You need a structure first.

Once you have a structure, you can think about what starting stack your chipset will support.

With @BGinGA's structure, his first blind level is 50/100. I think if you attempt a starting stack of 12 x T25, you will be making quite a bit of change for the first three blind levels. I might think about a smaller tournament structure (although you'll be back at 50/100 by the second or third level in a T10K).

Of course, with 6 players, you could give out 16 x T25, which might put you in a better situation change-wise.
 
I think if you attempt a starting stack of 12 x T25, you will be making quite a bit of change for the first three blind levels.
I wondered about this. Maybe I could use some of the $50s to help minimize change making? Maybe do 1 less $500 and more $100s and some $50s?
 
Pretty much agree with @ChaosRock above -- don't add the T50 chips, and add some extra T1000s to the starting stacks (even if staying at 20K).

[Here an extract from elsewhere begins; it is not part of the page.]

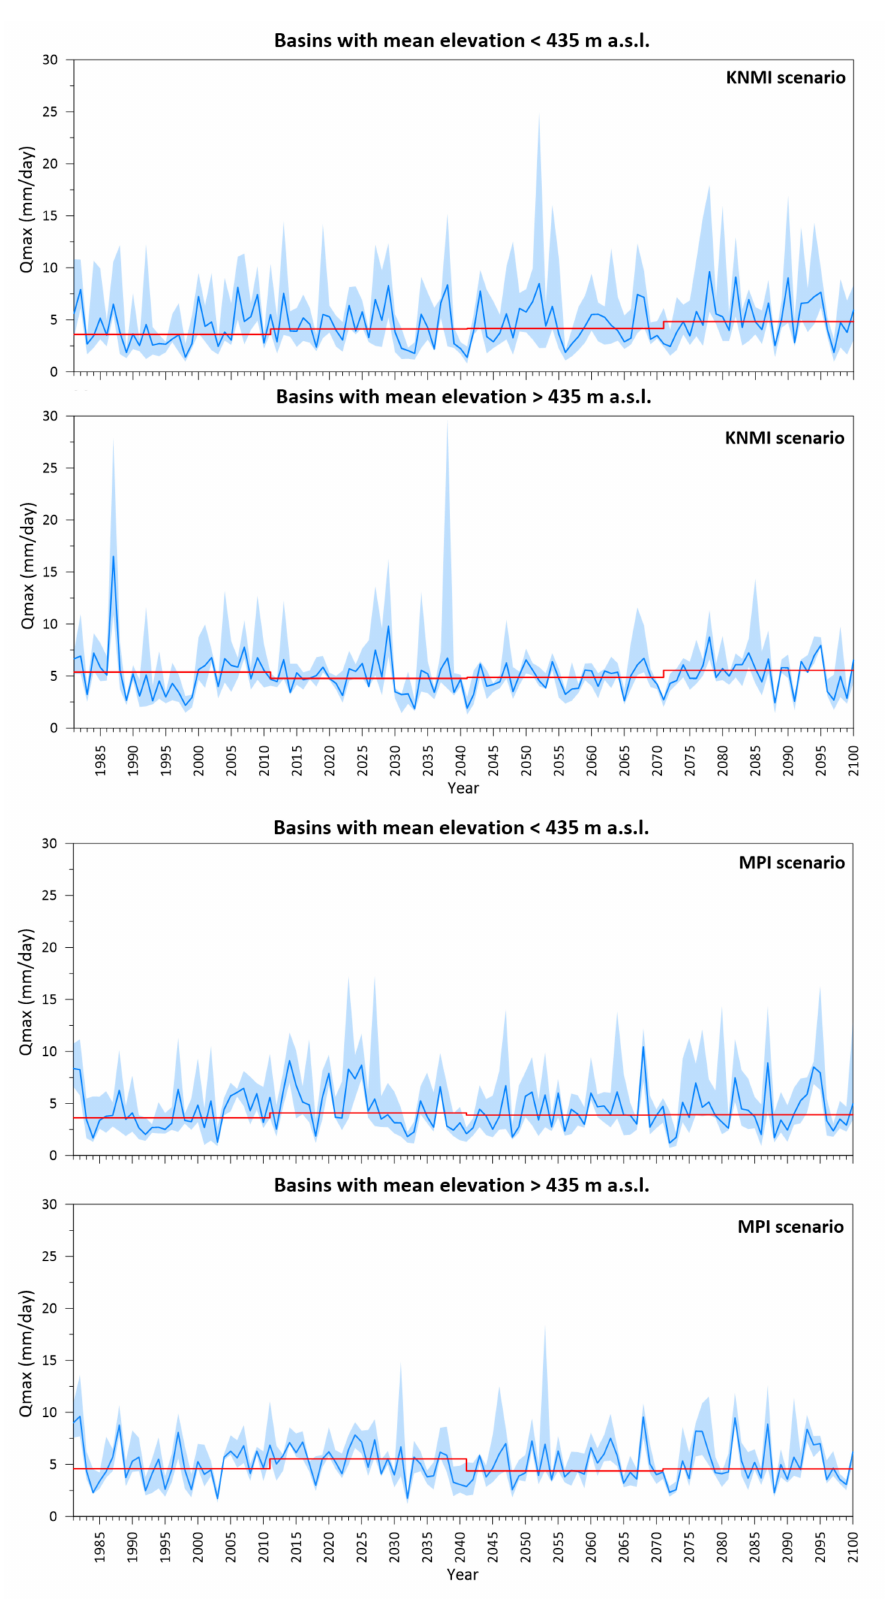
Figure 8. Comparison of the simulated maximum annual daily runoff for the KNMI and MPI climate change scenarios for the reference period (1981–2010) and future horizons (2011–2040, 2041–2070, and 2071–2100). The lines show the basin averages. The blue lines represent the median of the maximum annual mean runoff. The red lines indicate the median for each of the four periods. The scatter (i.e., 75 and 25 % percentiles) indicates the variability between the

12 x T25 (and 12 x T100) work great for 8+ players, but not so well for just 4 or 5, as there just aren't quite enough those chips on the table. Bump the starting stacks to 16x if you have enough chips to go around, and if not, it would still be better to have several stacks at 12x plus a couple at 16x than to have them all at 12x.

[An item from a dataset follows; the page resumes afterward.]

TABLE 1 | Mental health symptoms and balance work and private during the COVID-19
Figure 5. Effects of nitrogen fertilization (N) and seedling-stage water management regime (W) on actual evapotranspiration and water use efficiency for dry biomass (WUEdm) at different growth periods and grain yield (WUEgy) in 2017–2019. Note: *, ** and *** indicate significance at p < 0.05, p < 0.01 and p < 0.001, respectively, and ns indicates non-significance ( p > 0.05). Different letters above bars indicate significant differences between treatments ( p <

My short-table tournaments use huge 20/20/15/20 starting stacks (30K, but the structure also has antes.....).
 
Well, the tournament took place last night. We had 5 players and 1 rebuy. On the advice of @ChaosRock and @BGinGA (thanks!), I ended up modifying starting stacks to T25k, like so:

T25 * 16
T100 * 16
T500 * 10
T1K * 8
T5K * 2

That gave everyone a pretty nice starting stack, and worked well. The new players slowed the game down even more than I thought, but not much you can do about that.

Got heads up in level 8 at 1200/2400. We traded up some 100s/500s for 1ks just to keep stacks manageable. I had all the chips before level 9. :cool:
 
Well, the tournament took place last night. We had 5 players and 1 rebuy. On the advice of @ChaosRock and @BGinGA (thanks!), I ended up modifying starting stacks to T25k, like so:

T25 * 16
T100 * 16
T500 * 10
T1K * 8
T5K * 2

That gave everyone a pretty nice starting stack, and worked well. The new players slowed the game down even more than I thought, but not much you can do about that.

Got heads up in level 8 at 1200/2400. We traded up some 100s/500s for 1ks just to keep stacks manageable. I had all the chips before level 9. :cool:
Great job! The goal for the owner of the chips is a mission to re-obtain them all back into his corner. It's an added incentive. Especially with those lovely protégés.
 
Well, the tournament took place last night. We had 5 players and 1 rebuy. On the advice of @ChaosRock and @BGinGA (thanks!), I ended up modifying starting stacks to T25k, like so:

T25 * 16
T100 * 16
T500 * 10
T1K * 8
T5K * 2

That gave everyone a pretty nice starting stack, and worked well.

We traded up some 100s/500s for 1ks just to keep stacks manageable.
16/16/6/10/2 starting stacks are probably a better choice, for that exact reason. The value of large numbers of T500 chips in play just isn't there in a 100-500-1000 denomination structure, as evidenced by removing extra T500s while T100 chips were still in play.
 
The value of large numbers of T500 chips in play just isn't there in a 100-500-1000 denomination structure, as evidenced by removing extra T500s while T100 chips were still in play.
We removed more 100s than 500s, but you're definitely right that 10 500s per player weren't that useful. Mostly, the engineer in me just wanted to give each player 2 even stacks of 16+10 chips. :rolleyes:

I wish the protege line had a 2k chip.